– Miks energetyczny poszczególnych państw członkowskich Unii Europejskiej został ukształtowany przez wiele czynników na przestrzeni kilku dziesięcioleci. Na przykład Dania, co zrozumiałe opiera się o energię wiatrową. Szwecja o energetykę wodną, a Polska i Niemcy o węgiel. Pewnych zależności nie da się zmienić w tak krótkim czasie jak oczekują tego pewne grupy polityczne w PE – powiedział dzisiaj Bogdan Marcinkiewicz.
Śląski Eurodeputowany, który jest gospodarzem trwających w Brukseli Europejskich Dni Węgla przyznał, iż oczekuje akceptacji dla wszystkich możliwych działań związanych ze zwiększeniem efektywności spalania paliw kopalnych.

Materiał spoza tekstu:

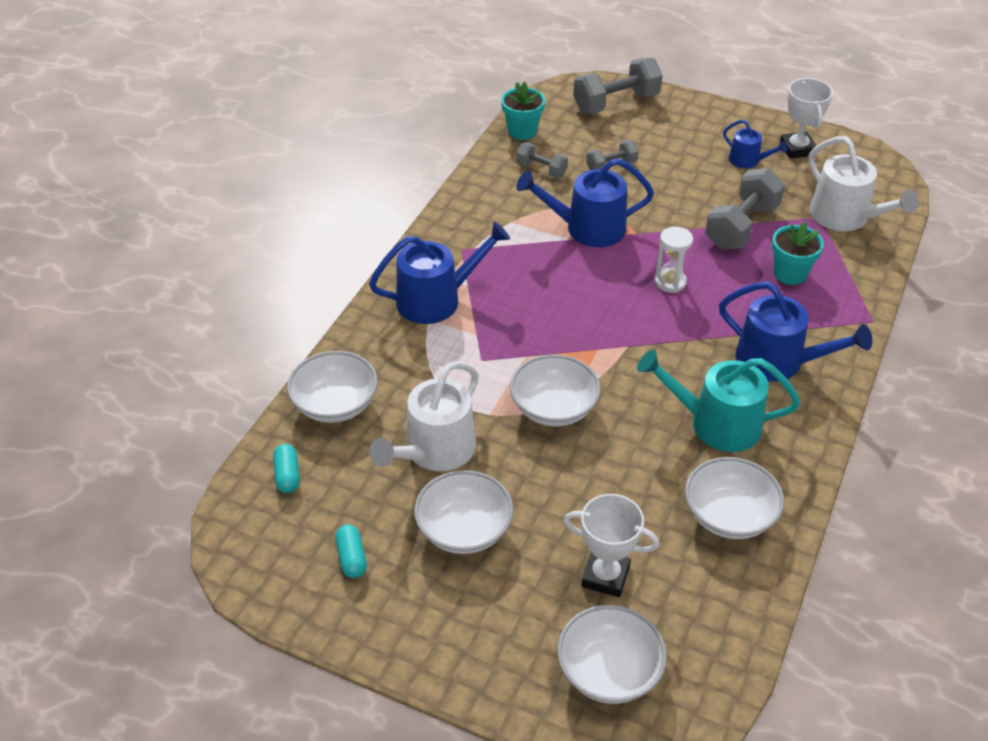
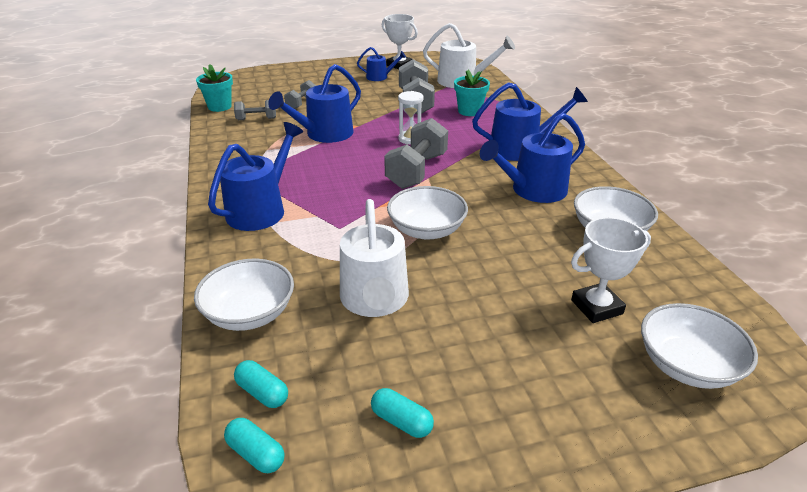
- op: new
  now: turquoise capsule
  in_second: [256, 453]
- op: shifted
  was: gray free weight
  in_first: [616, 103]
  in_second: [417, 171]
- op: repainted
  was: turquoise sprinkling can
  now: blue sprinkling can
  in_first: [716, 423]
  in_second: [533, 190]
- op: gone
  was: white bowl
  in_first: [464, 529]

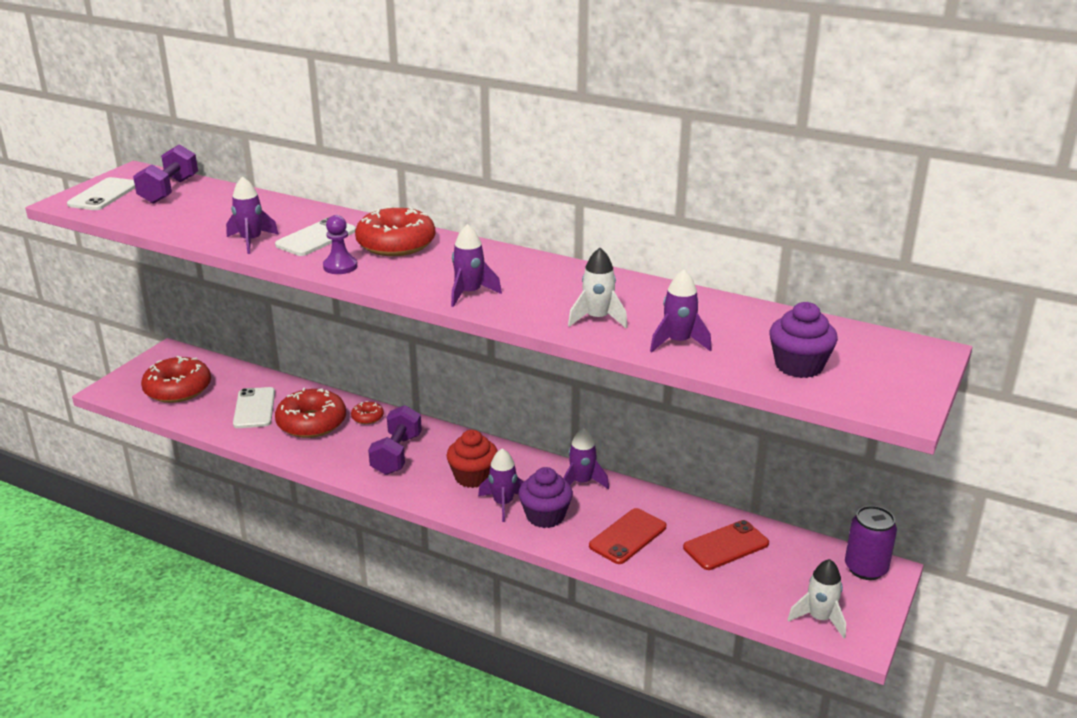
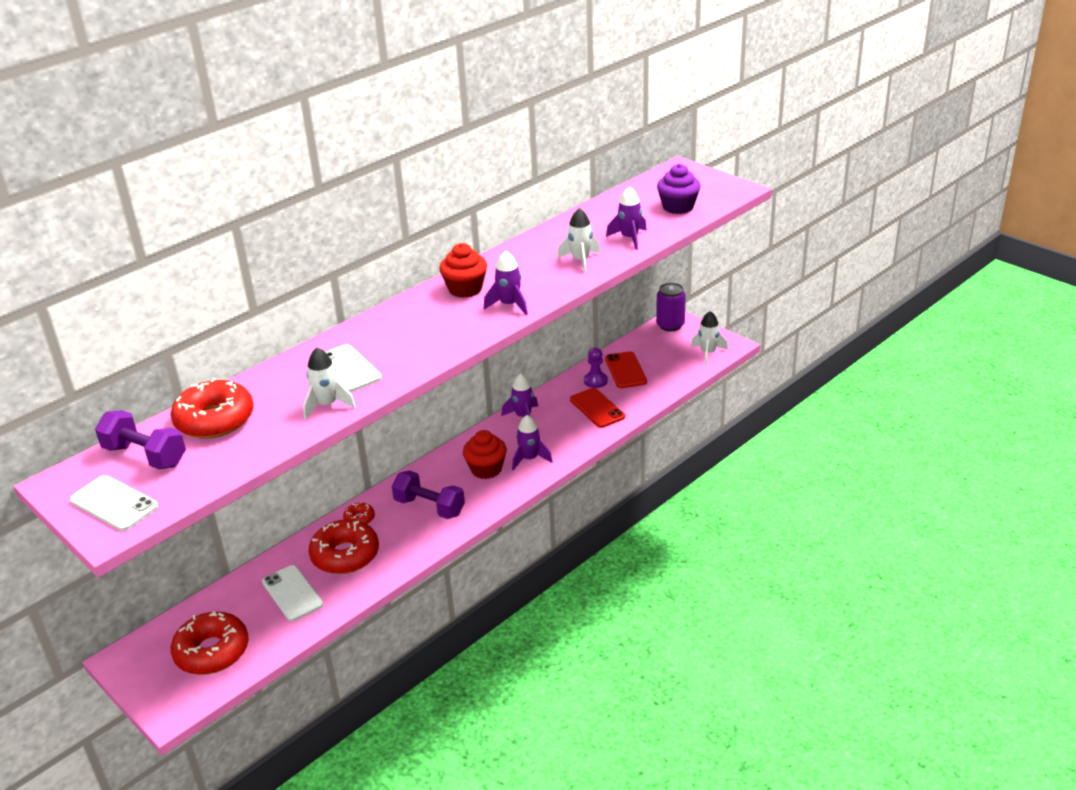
- op: shifted
  was: red glazed donut
  in_first: [396, 244]
  in_second: [215, 420]
- op: rotated
  was: white smartphone
  in_first: [254, 408]
  in_second: [292, 593]
  clockwise: 45
- op: repainted
  was: purple spaceship
  now: white spaceship
  in_first: [251, 241]
  in_second: [327, 405]
- op: new
  now: red cupcake
  in_second: [465, 289]
- op: shifted
  was: purple chess pawn
  in_first: [340, 266]
  in_second: [595, 381]
- op: gone
  was: purple cupcake
  in_first: [545, 516]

– Skoro podnoszenie sprawności kotłów przekłada się w bezpośredni sposób na redukcję emisji i obniżenie kosztów produkcji energii, to musimy kontynuować takie działania. Ubieranie wszystkich w jeden garnitur nie ma najmniejszego sensu, bo to tylko wywołuje niepotrzebne konflikty i gigantyczne koszty. Te cedowane są na indywidualnych odbiorców. Nie zgodzę się na to, by bogata w węgiel Polska inwestowała wszystkie możliwe środki w odnawialne źródła energii kosztem tysięcy miejsc pracy w przemyśle węglowym. Pieniądze te zainwestowane w prace rozwojowe przyniosą zdecydowanie większe korzyści. Skala wykorzystania węgla na świecie cały czas rośnie. Wdrażając nowe rozwiązania możemy nie tylko obniżyć poziom emisji gazów cieplarnianych, ale przede wszystkim nieźle na tym zarobić sprzedając nowe technologie – podsumował otwarcie 4 Dni Węgla w Parlamencie Europejskim poseł Bogdan Marcinkiewicz.